Exercise objective: Begin your copy at the line with "This is another" in the records below and end it at the line with "方法名：addFace", restating each line word for word; omit the pictures.

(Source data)
[Start of Attachment]

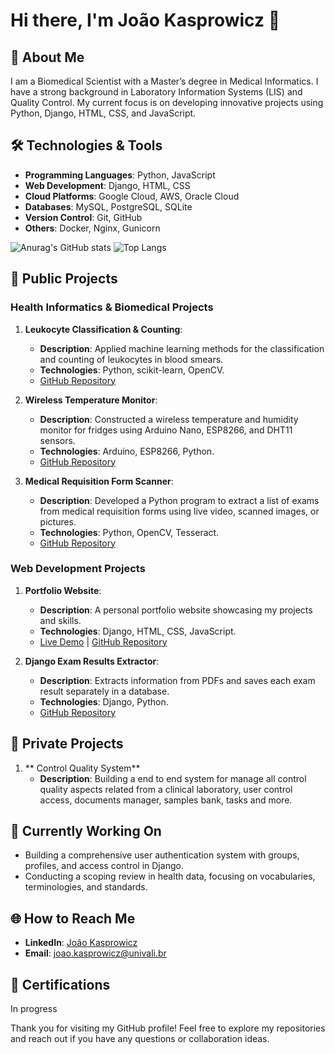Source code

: # Hi there, I'm João Kasprowicz 👋

## 🚀 About Me
I am a Biomedical Scientist with a Master’s degree in Medical Informatics. I have a strong background in Laboratory Information Systems (LIS) and Quality Control. My current focus is on developing innovative projects using Python, Django, HTML, CSS, and JavaScript. 

## 🛠️ Technologies & Tools
- **Programming Languages**: Python, JavaScript
- **Web Development**: Django, HTML, CSS
- **Cloud Platforms**: Google Cloud, AWS, Oracle Cloud
- **Databases**: MySQL, PostgreSQL, SQLite
- **Version Control**: Git, GitHub
- **Others**: Docker, Nginx, Gunicorn



![Anurag's GitHub stats](https://github-readme-stats.vercel.app/api?username=jkasprowicz&show_icons=true&theme=radical)
![Top Langs](https://github-readme-stats.vercel.app/api/top-langs/?username=jkasprowicz&hide_progress=true)

## 🌟 Public Projects
### Health Informatics & Biomedical Projects
1. **Leukocyte Classification & Counting**:
   - **Description**: Applied machine learning methods for the classification and counting of leukocytes in blood smears.
   - **Technologies**: Python, scikit-learn, OpenCV.
   - [GitHub Repository](#)

2. **Wireless Temperature Monitor**:
   - **Description**: Constructed a wireless temperature and humidity monitor for fridges using Arduino Nano, ESP8266, and DHT11 sensors.
   - **Technologies**: Arduino, ESP8266, Python.
   - [GitHub Repository](#)

3. **Medical Requisition Form Scanner**:
   - **Description**: Developed a Python program to extract a list of exams from medical requisition forms using live video, scanned images, or pictures.
   - **Technologies**: Python, OpenCV, Tesseract.
   - [GitHub Repository](#)

### Web Development Projects
1. **Portfolio Website**:
   - **Description**: A personal portfolio website showcasing my projects and skills.
   - **Technologies**: Django, HTML, CSS, JavaScript.
   - [Live Demo](#) | [GitHub Repository](#)

2. **Django Exam Results Extractor**:
   - **Description**: Extracts information from PDFs and saves each exam result separately in a database.
   - **Technologies**: Django, Python.
   - [GitHub Repository](#)

## 🌟 Private Projects
1. ** Control Quality System**
   - **Description**: Building a end to end system for manage all control quality aspects related from a clinical laboratory, user control access, documents manager, samples bank, tasks and more.


## 🔧 Currently Working On
- Building a comprehensive user authentication system with groups, profiles, and access control in Django.
- Conducting a scoping review in health data, focusing on vocabularies, terminologies, and standards.

## 🌐 How to Reach Me
- **LinkedIn**: [João Kasprowicz](www.linkedin.com/in/joão-kasprowicz-249194120)
- **Email**: joao.kasprowicz@univali.br

## 🏅 Certifications
In progress

Thank you for visiting my GitHub profile! Feel free to explore my repositories and reach out if you have any questions or collaboration ideas.
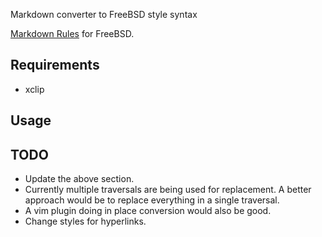 Markdown converter to FreeBSD style syntax

[Markdown Rules](https://wiki.freebsd.org/HelpOnMoinWikiSyntax) for FreeBSD.

## Requirements
* xclip

## Usage

## TODO
* Update the above section.
* Currently multiple traversals are being used for replacement. A better approach would be to replace everything in a single traversal.
* A vim plugin doing in place conversion would also be good.
* Change styles for hyperlinks.
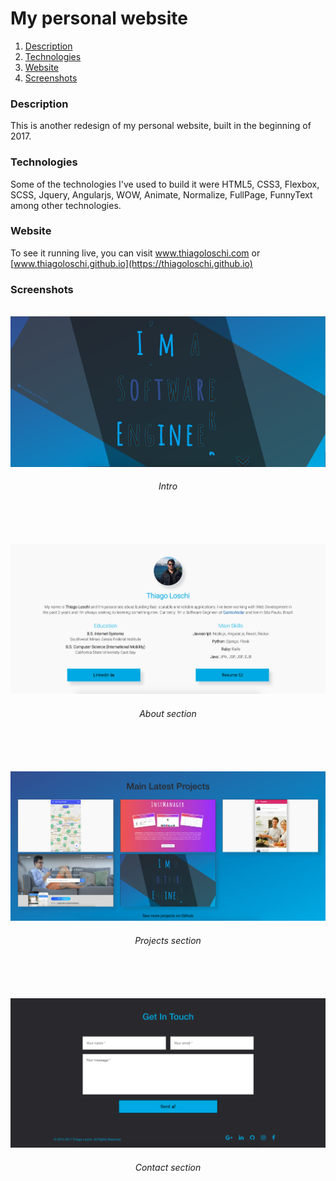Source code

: # My personal website

1. [Description](#description)
2. [Technologies](#technologies)
3. [Website](#website)
4. [Screenshots](#screenshots)

### Description
This is another redesign of my personal website, built in the beginning of 2017. 
<br /> 

### Technologies
Some of the technologies I've used to build it were HTML5, CSS3, Flexbox, SCSS, Jquery, Angularjs, WOW, Animate, Normalize, FullPage, FunnyText among other technologies.
<br />

### Website
To see it running live, you can visit www.thiagoloschi.com or [www.thiagoloschi.github.io](https://thiagoloschi.github.io)
<br />

### Screenshots
<br /> 

<img src="public/img/site.png"/>
<h6 align="center">Intro</h6>
<br/><br/><br/>

<img src="public/img/about.png"/>
<h6 align="center">About section</h6>
<br/><br/><br/>

<img src="public/img/projects.png"/>
<h6 align="center">Projects section</h6>
<br/><br/><br/>

<img src="public/img/contact.png"/>
<h6 align="center">Contact section</h6>
<br/><br/><br/>
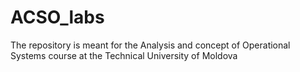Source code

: ACSO_labs
=========

The repository is meant for the Analysis and concept of Operational Systems course at the Technical University of Moldova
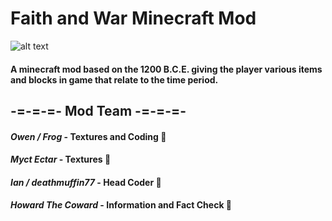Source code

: # **Faith and War Minecraft Mod** 
![alt text](https://cdn.discordapp.com/attachments/475727393450098690/507612254850514955/Logo_1.png "Mod Logo")


#### A minecraft mod based on the 1200 B.C.E. giving the player various items and blocks in game that relate to the time period.

## -=-=-=- Mod Team -=-=-=-
#### *Owen / Frog* - Textures and Coding :blue_heart:
#### *Myct Ectar* - Textures :green_heart:	
#### *Ian / deathmuffin77* - Head Coder :purple_heart:	
#### *Howard The Coward* - Information and Fact Check :yellow_heart:	


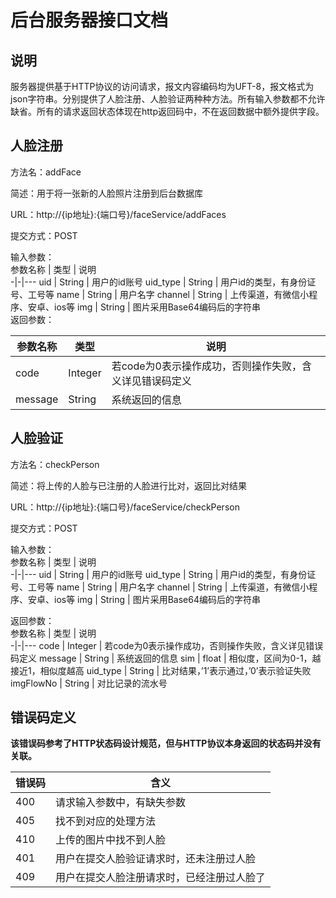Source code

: # 后台服务器接口文档
## 说明
服务器提供基于HTTP协议的访问请求，报文内容编码均为UFT-8，报文格式为json字符串。分别提供了人脸注册、人脸验证两种种方法。所有输入参数都不允许缺省。所有的请求返回状态体现在http返回码中，不在返回数据中额外提供字段。  
  
  
## 人脸注册
方法名：addFace

简述：用于将一张新的人脸照片注册到后台数据库

URL：http://{ip地址}:{端口号}/faceService/addFaces

提交方式：POST

输入参数：  
参数名称 | 类型 | 说明  
-|-|---
uid | String | 用户的id账号
uid_type | String | 用户id的类型，有身份证号、工号等
name | String | 用户名字
channel | String | 上传渠道，有微信小程序、安卓、ios等
img | String | 图片采用Base64编码后的字符串  
返回参数：  

参数名称 | 类型 | 说明  
-|-|---
code | Integer | 若code为0表示操作成功，否则操作失败，含义详见错误码定义
message | String | 系统返回的信息
  

## 人脸验证
方法名：checkPerson

简述：将上传的人脸与已注册的人脸进行比对，返回比对结果

URL：http://{ip地址}:{端口号}/faceService/checkPerson

提交方式：POST

输入参数：  
参数名称 | 类型 | 说明  
-|-|---
uid | String | 用户的id账号
uid_type | String | 用户id的类型，有身份证号、工号等
name | String | 用户名字
channel | String | 上传渠道，有微信小程序、安卓、ios等
img | String | 图片采用Base64编码后的字符串

返回参数：  
参数名称 | 类型 | 说明  
-|-|---
code | Integer | 若code为0表示操作成功，否则操作失败，含义详见错误码定义
message | String | 系统返回的信息
sim | float | 相似度，区间为0-1，越接近1，相似度越高
uid_type | String | 比对结果，’1’表示通过，’0’表示验证失败
imgFlowNo | String | 对比记录的流水号
  
  
## 错误码定义
**该错误码参考了HTTP状态码设计规范，但与HTTP协议本身返回的状态码并没有关联。**

错误码 | 含义
-|----
400 | 请求输入参数中，有缺失参数
405 | 找不到对应的处理方法
410 | 上传的图片中找不到人脸
401 | 用户在提交人脸验证请求时，还未注册过人脸
409 | 用户在提交人脸注册请求时，已经注册过人脸了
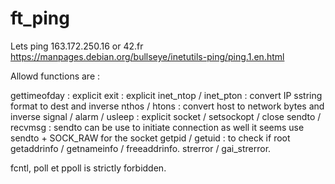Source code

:# ft_ping


Lets ping 163.172.250.16 or 42.fr
https://manpages.debian.org/bullseye/inetutils-ping/ping.1.en.html

Allowd functions are :

gettimeofday : explicit
exit : explicit
inet_ntop / inet_pton : convert IP sstring format to dest and inverse
nthos / htons : convert host to network bytes and inverse
signal / alarm / usleep : explicit
socket / setsockopt / close 
sendto / recvmsg : sendto can be use to initiate connection as well it seems
use sendto + SOCK_RAW for the socket
getpid / getuid : to check if root 
getaddrinfo / getnameinfo / freeaddrinfo.
strerror / gai_strerror.

fcntl, poll et ppoll is strictly forbidden.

[End of Attachment]

Solution:
This is another redesign of my personal website, built in the beginning of 2017. 
<br /> 

### Technologies
Some of the technologies I've used to build it were HTML5, CSS3, Flexbox, SCSS, Jquery, Angularjs, WOW, Animate, Normalize, FullPage, FunnyText among other technologies.
<br />

### Website
To see it running live, you can visit www.thiagoloschi.com or [www.thiagoloschi.github.io](https://thiagoloschi.github.io)
<br />

### Screenshots
<br /> 

<img src="public/img/site.png"/>
<h6 align="center">Intro</h6>
<br/><br/><br/>

<img src="public/img/about.png"/>
<h6 align="center">About section</h6>
<br/><br/><br/>

<img src="public/img/projects.png"/>
<h6 align="center">Projects section</h6>
<br/><br/><br/>

<img src="public/img/contact.png"/>
<h6 align="center">Contact section</h6>
<br/><br/><br/>
Source code

: ACSO_labs
=========

The repository is meant for the Analysis and concept of Operational Systems course at the Technical University of Moldova
Source code

: # **Faith and War Minecraft Mod** 
![alt text](https://cdn.discordapp.com/attachments/475727393450098690/507612254850514955/Logo_1.png "Mod Logo")


#### A minecraft mod based on the 1200 B.C.E. giving the player various items and blocks in game that relate to the time period.

## -=-=-=- Mod Team -=-=-=-
#### *Owen / Frog* - Textures and Coding :blue_heart:
#### *Myct Ectar* - Textures :green_heart:	
#### *Ian / deathmuffin77* - Head Coder :purple_heart:	
#### *Howard The Coward* - Information and Fact Check :yellow_heart:	


Source code

: # 后台服务器接口文档
## 说明
服务器提供基于HTTP协议的访问请求，报文内容编码均为UFT-8，报文格式为json字符串。分别提供了人脸注册、人脸验证两种种方法。所有输入参数都不允许缺省。所有的请求返回状态体现在http返回码中，不在返回数据中额外提供字段。  
  
  
## 人脸注册
方法名：addFace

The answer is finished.